[Entries taken from a collection]
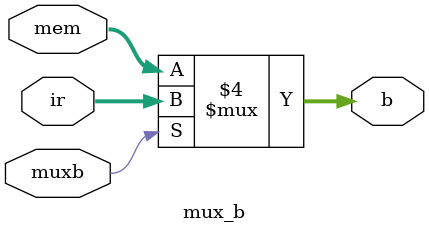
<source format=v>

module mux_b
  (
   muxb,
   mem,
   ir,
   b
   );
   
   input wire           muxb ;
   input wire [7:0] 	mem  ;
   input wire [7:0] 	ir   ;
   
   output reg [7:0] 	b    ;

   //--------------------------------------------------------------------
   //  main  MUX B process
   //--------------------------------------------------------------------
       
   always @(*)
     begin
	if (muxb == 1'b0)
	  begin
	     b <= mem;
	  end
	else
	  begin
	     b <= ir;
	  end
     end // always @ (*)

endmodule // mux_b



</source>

■ **INSTRUCTIONS TO FOLLOW**
Going through the data above, count each line that contains "input" and give only that figure.

■ **RESULT FOR THIS EXERCISE**
3